Even restricting ourselves to scientific, engineering, and mathematical users, as Star-P does today, there are many types of applications exhibiting many types of parallelism. The last 30+ years have seen many academic and industrial projects that created programming constructs for parallel processing. (Prominent examples being MPI, OpenMP, Unified Parallel C (UPC), Co-Array Fortran (CAF), and DCT.) Star-P cannot hope to incorporate all of these any time soon, but we clearly have to support common types of parallelism or Star-P won’t be very useful. This series of posts will describe the types of parallelism we support today (and some uses of those that may not be obvious), and important types of parallelism we don’t support now that we want to support soon.
Task parallelism (sometimes known as control parallelism) is probably the most general type of parallelism, in that all of the cooperating processes can be doing anything, with no expectation of coordination or homogeneity; i.e., one thread can control your toaster while another thread calculates your bank balance. We’ll come back to task parallelism in future postings.

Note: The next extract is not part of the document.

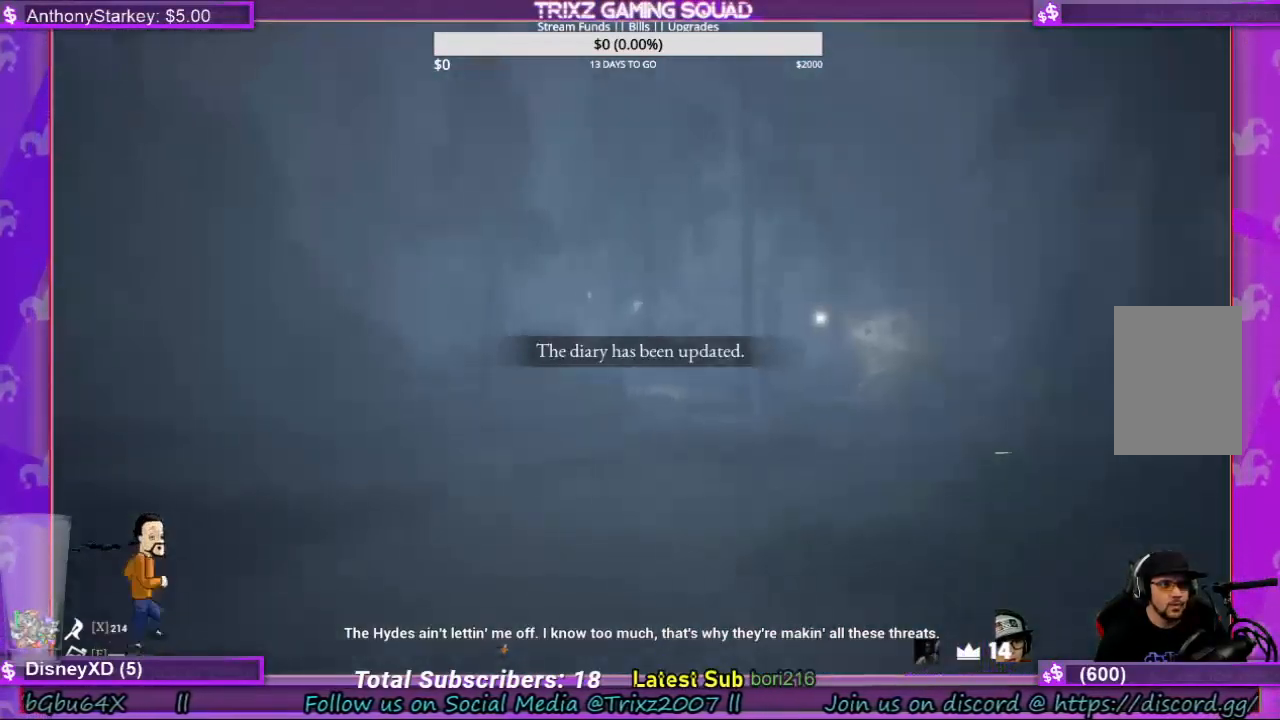
{"keys": ["a", "s"], "mouse": [], "events": []}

Data parallelism is a special case of task parallelism, where the threads are not only executing the same operation at an instant, they’re also doing it cooperatively on portions of the same array(s). A simple example of data parallelism is scaling the values in an array by a scalar. For an array a and a scalar b, this could be expressed in Star-P’s MATLAB client as
c = a * b;
Many problems that depend on linear algebra for their solution wind up being readily expressed in this style, as do many FFT problems. Note that with this definition, the operation doesn’t have to be just element-wise; it could involve communication among the processors.
A common example is the sum operator, which adds together the elements in one dimension of an array, and whose result is one dimension smaller than the input. In the case of a sum in a distributed dimension of an array, that involves communication among the processors that own any elements of the array. All of the Star-P versions of data-parallel operators do the necessary communication implicitly, relieving the user of the burden of thinking of that level of detail.
These concepts allow lots of common MATLAB code constructs to run unchanged, once the initial matrices or arrays are defined as distributed. You might find it useful if your problem size has outgrown your desktop, say if you’re doing finite-element analysis and you wind up solving a matrix that’s grown very big. An example we frequently use is finding the eigenvector of a matrix, in this case a random matrix.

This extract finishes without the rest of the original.